As a student, Kensington native José Avilés discovered that he liked music and acting when Ms. Creighton, his 4th grade teacher at Cramp Elementary School, tapped him to be a part of a classroom theatrical presentation. 

"The theater bug bit me," José enthusiastically recounted as the memory of that formidable experience came flooding back to his consciousness as he soaked in the fact that he was back in his old elementary school after so many years.

Today, José returned to his old alma mater as one of 40 guest speakers at the school's Career Day. These accomplished professionals, from fields as varied as medicine to sales to the arts, spoke to the students about their respective career journeys and vocational craft. 
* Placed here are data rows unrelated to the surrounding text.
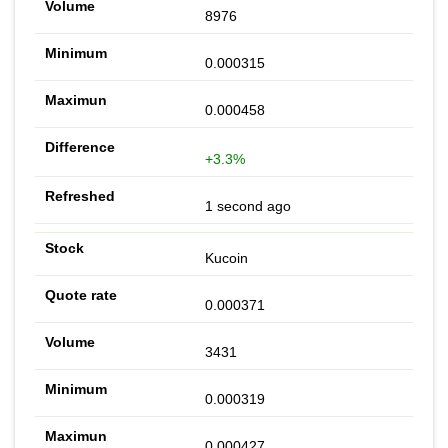
8976
0.000315
0.000458
+3.3%
1 second ago
Kucoin
0.000371
3431
0.000319
0.000427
Many dynamic presenters from the performing arts realm also got the students up on the feet to engage them with theatrical acting games or dance movement exercises. 

The Philadelphia Education Fund's ArtsRising initiative recruited a variety of creative arts professionals like José to assist the school in making the Career Day a robust and meaningful one for the students. 
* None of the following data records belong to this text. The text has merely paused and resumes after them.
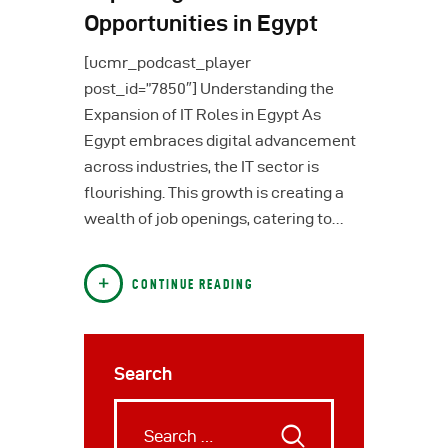
Opportunities in Egypt
[ucmr_podcast_player
post_id=”7850″] Understanding the
Expansion of IT Roles in Egypt As
Egypt embraces digital advancement
across industries, the IT sector is
flourishing. This growth is creating a
wealth of job openings, catering to…
CONTINUE READING
Search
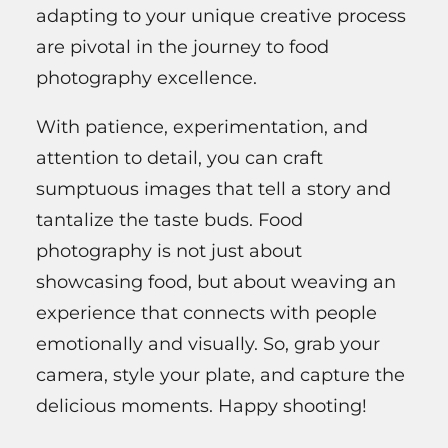
adapting to your unique creative process
are pivotal in the journey to food
photography excellence.
With patience, experimentation, and
attention to detail, you can craft
sumptuous images that tell a story and
tantalize the taste buds. Food
photography is not just about
showcasing food, but about weaving an
experience that connects with people
emotionally and visually. So, grab your
camera, style your plate, and capture the
delicious moments. Happy shooting!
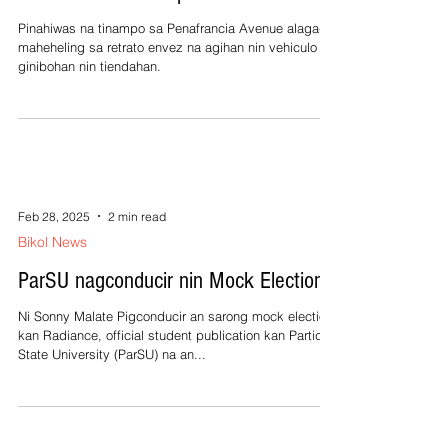
Pinahiwas na tinampo sa Penafrancia Avenue alagad
maheheling sa retrato envez na agihan nin vehiculo
ginibohan nin tiendahan.
Feb 28, 2025
2 min read
Bikol News
ParSU nagconducir nin Mock Election
Ni Sonny Malate Pigconducir an sarong mock election
kan Radiance, official student publication kan Partido
State University (ParSU) na an...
ArtsRising also leveraged our presence in the community to call upon those in other fields to participate including our fellow Ed Fund program - Math & Science Coalition - who drew from their network of STEM professionals to truly offer a well-rounded experience for the students.

It was a chance meeting at a Drexel event several weeks ago where ArtsRising discovered José Avilés' roots in Kensington and at Cramp. He was immediately invited to participate in the Career Day event.

José can now easily trace his evolution from theatrically precocious youth at Cramp to accomplished professional actor/educator, who has worked with the Philadelphia theatre scene for over 20 years with such luminary venues as Walnut St. Theatre and Wilma Theatre. He also continues to lead his own company, Filadelfia Latino Theatre Ensemble. 

Currently, he is the new Director of Education at Taller Puertorriqueño with a mission to bring more arts education to Latino youth in North Philadelphia and transform their lives just as his life was by the arts. 

Education is a very important part of his calling as he was accompanied at the Cramp event by one of his artistic protégés, Gabriela Sanchez, who also recounted on how Jose had mentored her when she was a teenager at Taller's summer program years ago.

The Cramp Elementary School Career Day truly was a special event that crystallized the importance of caring adults and how their encouragement can impact the life of a young person, irrevocably for the better.

Pictured: (l-r) Angela Jubinville of Centro Nueva Creacion talks to Gabriela Sanchez and José Avilés, both of Taller Puertorriqueno.